Question

The oscillating magnetic field in a plane electromagnetic wave is given by ${B_z} = (8 \times {10^{ - 6}})\sin [2 \times {10^{11}}t + 300\pi x]T$. Calculate:
(A) Wavelength and frequency of the wave.
(B) Write down the expression for the oscillating electric field.

Answer 1

Hint: Electromagnetic waves are produced due to an accelerated charge.
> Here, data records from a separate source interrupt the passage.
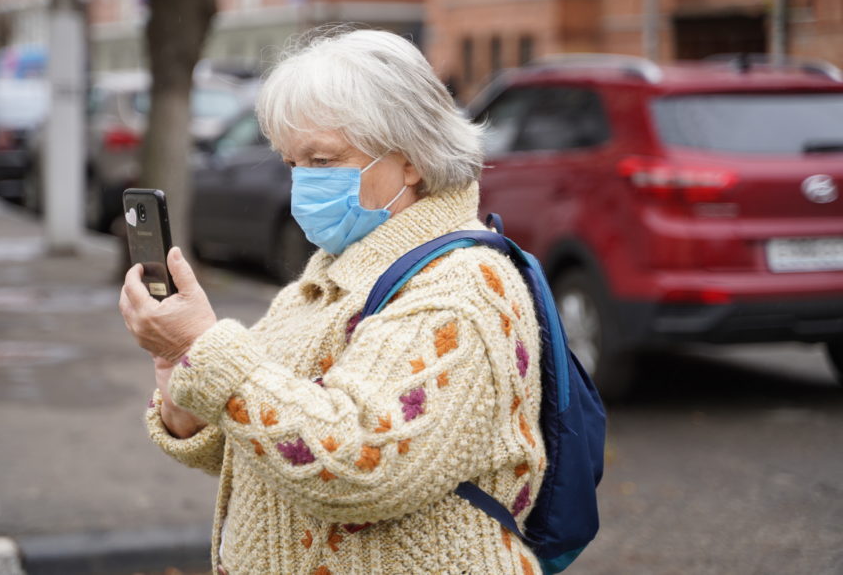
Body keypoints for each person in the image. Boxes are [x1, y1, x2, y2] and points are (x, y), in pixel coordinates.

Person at [120, 28, 547, 574]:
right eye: (291, 163)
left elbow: (359, 462)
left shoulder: (459, 291)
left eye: (321, 161)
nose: (301, 184)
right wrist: (184, 387)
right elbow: (267, 443)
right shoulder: (333, 274)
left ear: (411, 157)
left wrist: (204, 346)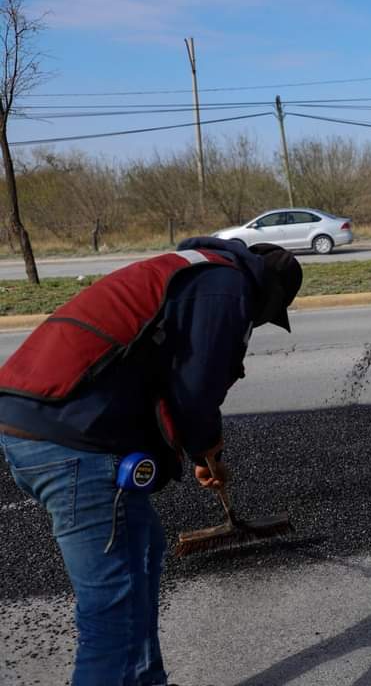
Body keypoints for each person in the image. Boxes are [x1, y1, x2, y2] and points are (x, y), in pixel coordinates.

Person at [0, 237, 302, 686]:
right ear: (270, 294)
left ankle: (146, 680)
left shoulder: (192, 269)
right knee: (110, 616)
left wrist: (200, 450)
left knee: (143, 550)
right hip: (75, 440)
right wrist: (208, 449)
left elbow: (164, 368)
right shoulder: (228, 287)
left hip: (37, 420)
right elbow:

Electromagnetic waves consist of oscillating electric field component and magnetic field component and they are mutually perpendicular to each other and perpendicular to the direction of propagation of the wave.

Formula Used:
General expression for magnetic field is
${B_z} = {B_0}\sin (\omega t + kx)$
Where,
$k = \dfrac{{2\pi }}{\lambda } \\
\Rightarrow \dfrac{{{E_0}}}{{{B_0}}} = c \\
\Rightarrow {E_y} = {E_0}\sin (\omega t + kx)V{m^{ - 1}}$

Complete step by step answer:
We have given the expression for magnetic field as ${B_z} = {B_0}\sin (\omega t + kx)$ $ \to (i)$ which means magnetic field is in $z$ direction and wave is travelling in $x$ direction then electric field will be in
$y$ Direction.
Compare equation $(i)$ with the given magnetic field expression ${B_z} = (8 \times {10^{ - 6}})\sin [2 \times {10^{11}}t + 300\pi x]T$
We get,
${B_0} = 8 \times {10^{ - 6}}T \\
\Rightarrow \omega = 2 \times {10^{11}}radian{\sec ^{ - 1}} \\
\Rightarrow k = 300\pi {m^{ - 1}} \\ $
Now putting value of $k$ in $\lambda = \dfrac{{2\pi }}{k}$ us get,
$\lambda = \dfrac{2}{{300}} \\
\therefore \lambda = 0.0067\,m$
$\omega $ Is the frequency of the electromagnetic wave, so frequency of the wave is $\omega = 2 \times {10^{11}}\,rad{s ^{ - 1}}$.

Hence, wavelength and frequency of wave are $0.0067\,m$ and $\omega = 2 \times {10^{11}}rad{s ^{ - 1}}$.

(B) In an electromagnetic wave, the ratio of electric amplitude and magnetic amplitude is always constant which equals the velocity of light in free space.So, we have
$\dfrac{{{E_0}}}{{{B_0}}} = c \\
\Rightarrow {E_0} = 3 \times {10^8} \times 8 \times {10^{ - 6}} \\
\Rightarrow {E_0} = 2400V{m^{ - 1}} \\ $
Hence, expression for electric field can be written as
${E_y} = {E_0}\sin (\omega t + kx)V{m^{ - 1}} \\
\therefore {E_y} = 2400\sin (\omega t + kx)V{m^{ - 1}} \\ $
Hence, the expression for the oscillating electric field is given by ${E_y} = 2400\sin (\omega t + kx)V{m^{ - 1}}$.

Note:Electromagnetic waves are transverse in nature because they propagate with varying electric and magnetic fields such that two fields are mutually perpendicular to each other and perpendicular to the direction of propagation. These waves don’t require any medium to travel for their propagation.